After much experimentation I have found a work around.
1) Create a temp folder that both the process identity and impersonated identity have full rights to.
2) In the thread with impersonation wanting to create an extract. First de-impersonate. Second call CreateExtract specifying the desired file name, but use the temp folder (from #1). Finally re-impersonate after the extract is created.
3) Allow all other code to run as normal until the extract is complete and closed. I've had no problems doing anything to the extract once it is open no matter whom the thread is impersonating.

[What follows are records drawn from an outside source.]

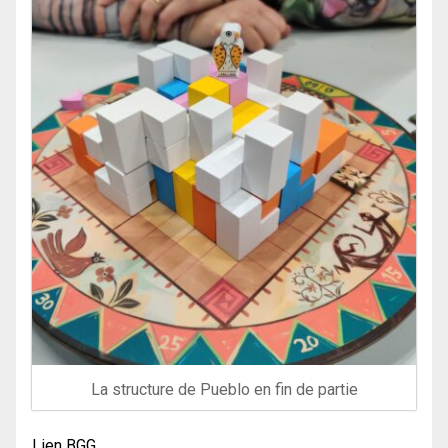
La structure de Pueblo en fin de partie
Lien BGG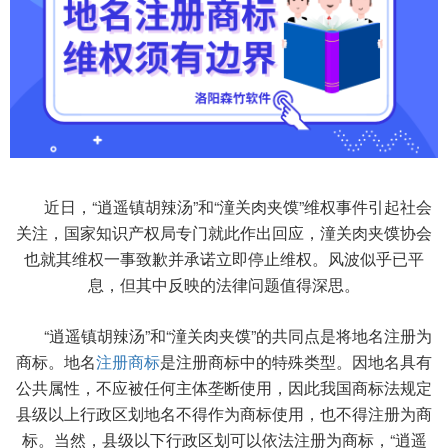
近日，“逍遥镇胡辣汤”和“潼关肉夹馍”维权事件引起社会
关注，国家知识产权局专门就此作出回应，潼关肉夹馍协会
也就其维权一事致歉并承诺立即停止维权。风波似乎已平
息，但其中反映的法律问题值得深思。
“逍遥镇胡辣汤”和“潼关肉夹馍”的共同点是将地名注册为
商标。地名
注册商标
是注册商标中的特殊类型。因地名具有
公共属性，不应被任何主体垄断使用，因此我国商标法规定
县级以上行政区划地名不得作为商标使用，也不得注册为商
标。当然，县级以下行政区划可以依法注册为商标，“逍遥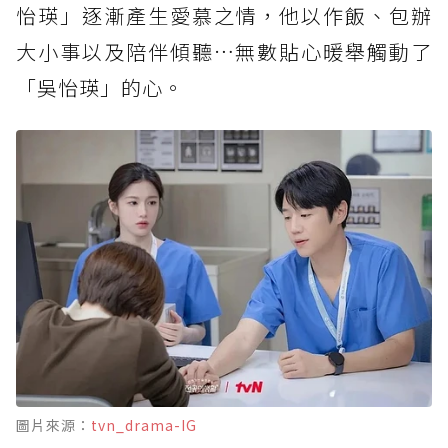
怡瑛」逐漸產生愛慕之情，他以作飯、包辦
大小事以及陪伴傾聽…無數貼心暖舉觸動了
「吳怡瑛」的心。
圖片來源：
tvn_drama-IG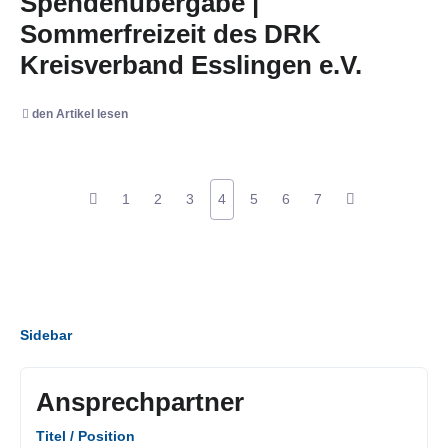
Spendenübergabe |
Sommerfreizeit des DRK
Kreisverband Esslingen e.V.
den Artikel lesen
1
2
3
4
5
6
7
Sidebar
Ansprechpartner
Titel / Position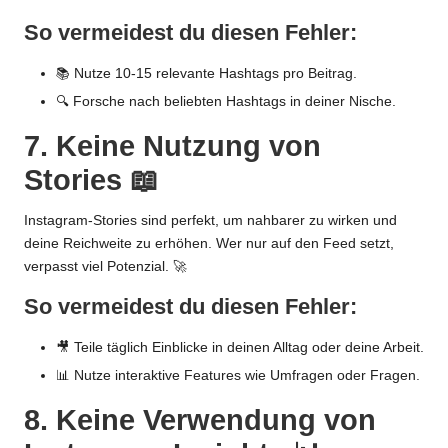
So vermeidest du diesen Fehler:
📚 Nutze 10-15
relevante Hashtags
pro Beitrag.
🔍 Forsche nach beliebten Hashtags in deiner Nische.
7. Keine Nutzung von
Stories 📖
Instagram-Stories sind perfekt, um nahbarer zu wirken und
deine Reichweite zu erhöhen. Wer nur auf den Feed setzt,
verpasst viel Potenzial. 🚀
So vermeidest du diesen Fehler:
🎥 Teile täglich Einblicke in deinen Alltag oder deine Arbeit.
📊 Nutze interaktive Features wie Umfragen oder Fragen.
8. Keine Verwendung von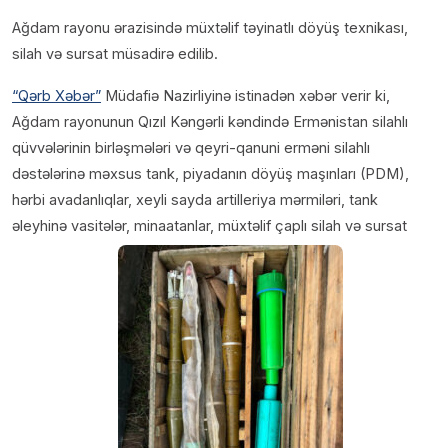
Ağdam rayonu ərazisində müxtəlif təyinatlı döyüş texnikası,
silah və sursat müsadirə edilib.
“Qərb Xəbər”
Müdafiə Nazirliyinə istinadən xəbər verir ki,
Ağdam rayonunun Qızıl Kəngərli kəndində Ermənistan silahlı
qüvvələrinin birləşmələri və qeyri-qanuni erməni silahlı
dəstələrinə məxsus tank, piyadanın döyüş maşınları (PDM),
hərbi avadanlıqlar, xeyli sayda artilleriya mərmiləri, tank
əleyhinə vasitələr, minaatanlar, müxtəlif çaplı silah və sursat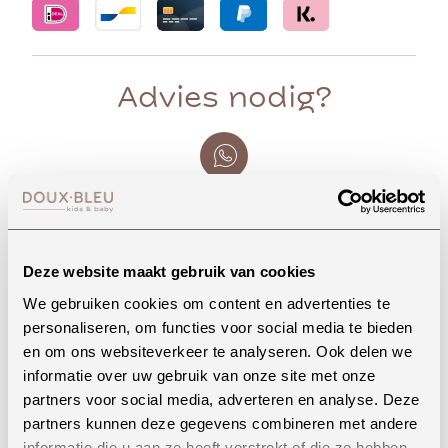
Advies nodig?
Whatsapp
Deze website maakt gebruik van cookies
Onze winkel in Uden
We gebruiken cookies om content en advertenties te
Bekijk openingstijden
personaliseren, om functies voor social media te bieden
en om ons websiteverkeer te analyseren. Ook delen we
informatie over uw gebruik van onze site met onze
partners voor social media, adverteren en analyse. Deze
Bellen
partners kunnen deze gegevens combineren met andere
informatie die u aan ze heeft verstrekt of die ze hebben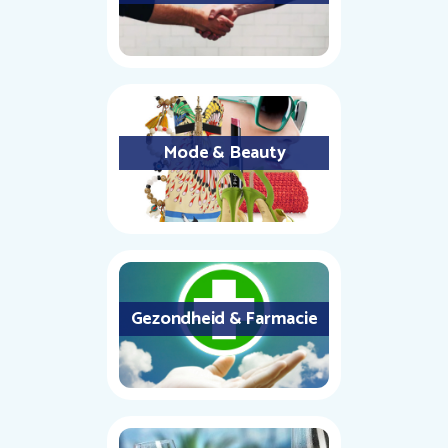
Mode & Beauty
Gezondheid & Farmacie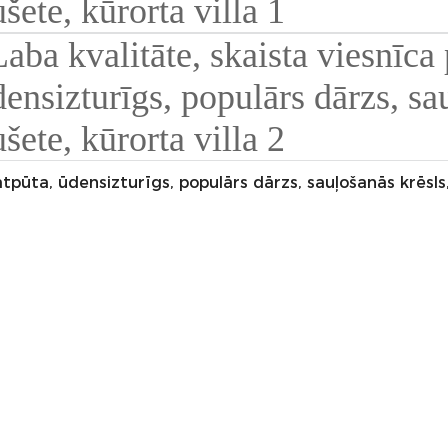
pūta, ūdensizturīgs, populārs dārzs, sauļošanās krēsls, 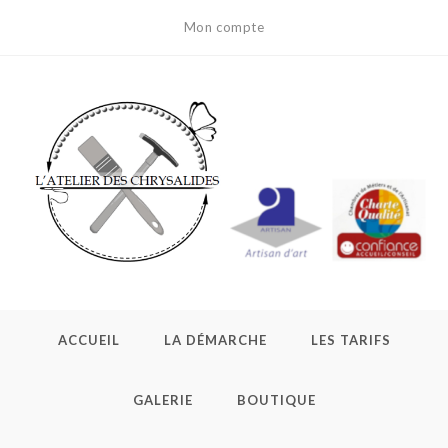
Skip
Mon compte
to
content
ACCUEIL
LA DÉMARCHE
LES TARIFS
GALERIE
BOUTIQUE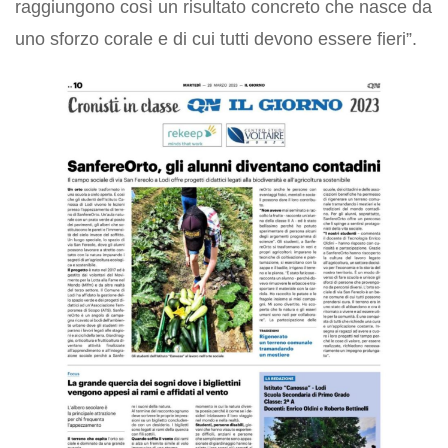
raggiungono così un risultato concreto che nasce da
uno sforzo corale e di cui tutti devono essere fieri”.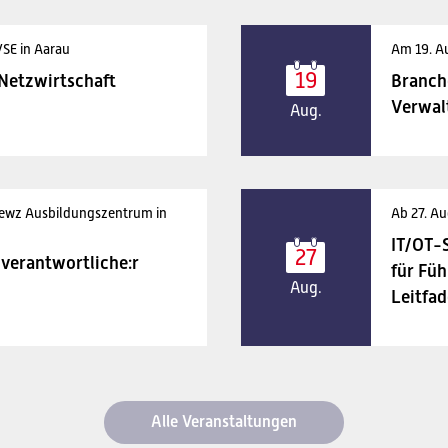
VSE in Aarau
Am 19. A
19
 Netzwirtschaft
Branch
Verwal
Aug.
 ewz Ausbildungszentrum in
Ab 27. Au
IT/OT-
27
verantwortliche:r
für Füh
Aug.
Leitfad
Alle Veranstaltungen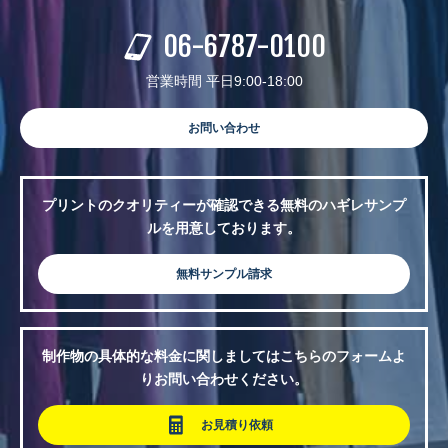
06-6787-0100
営業時間 平日9:00-18:00
お問い合わせ
プリントのクオリティーが確認できる無料のハギレサンプ
ルを用意しております。
無料サンプル請求
制作物の具体的な料金に関しましてはこちらのフォームよ
りお問い合わせください。
お見積り依頼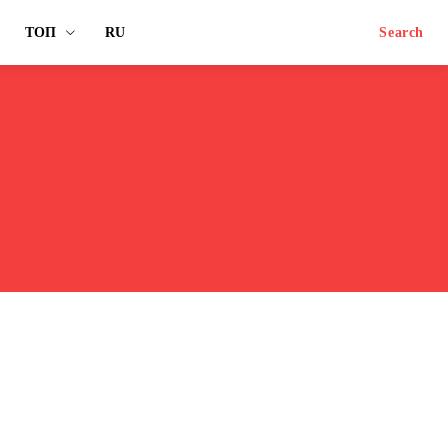
ТОП
RU
Search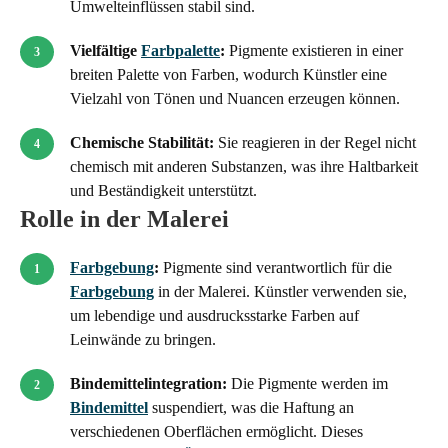
Umwelteinflüssen stabil sind.
Vielfältige
Farbpalette
:
Pigmente existieren in einer
breiten Palette von Farben, wodurch Künstler eine
Vielzahl von Tönen und Nuancen erzeugen können.
Chemische Stabilität:
Sie reagieren in der Regel nicht
chemisch mit anderen Substanzen, was ihre Haltbarkeit
und Beständigkeit unterstützt.
Rolle in der Malerei
Farbgebung
:
Pigmente sind verantwortlich für die
Farbgebung
in der Malerei. Künstler verwenden sie,
um lebendige und ausdrucksstarke Farben auf
Leinwände zu bringen.
Bindemittelintegration:
Die Pigmente werden im
Bindemittel
suspendiert, was die Haftung an
verschiedenen Oberflächen ermöglicht. Dieses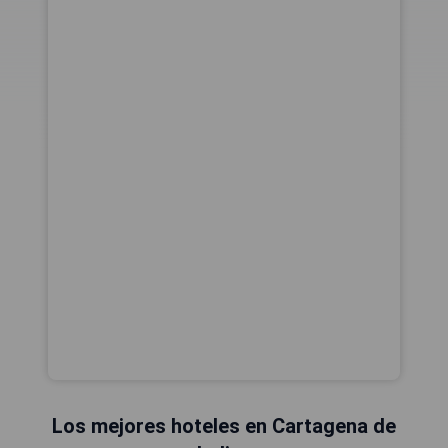
Los mejores hoteles en Cartagena de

4) Finally, move the created extract to the destination the calling code actually desired (and was likely only write-able by the impersonated identity. Moving it (instead of copy) keeps the temp folder clean.
FYI, I ran into another place in my program where I ran a program and it was also a problem that it got the process identity. I found that there are 4 Windows API calls for started a process. The most commonly used one does allow you to specify credentials to "run as" a user, but my process doesn't know those. But there was one that would take an identity "token", the same thing used when un-impersonating and re-impersonating. I was able to use that call to launch a process as the impersonated user.
Therefore, I believe the proper fix for Tableau would be to check if the thread calling CreateExtract or OpenExtract is impersonation, and if so launch the external "server" executable just as I did, then the 2 sides of the pipe would be using the same (impersonated) identity and it should work without having to use my work around above. NOTE: the Tableau Extract API 2.0 has exactly the same problem.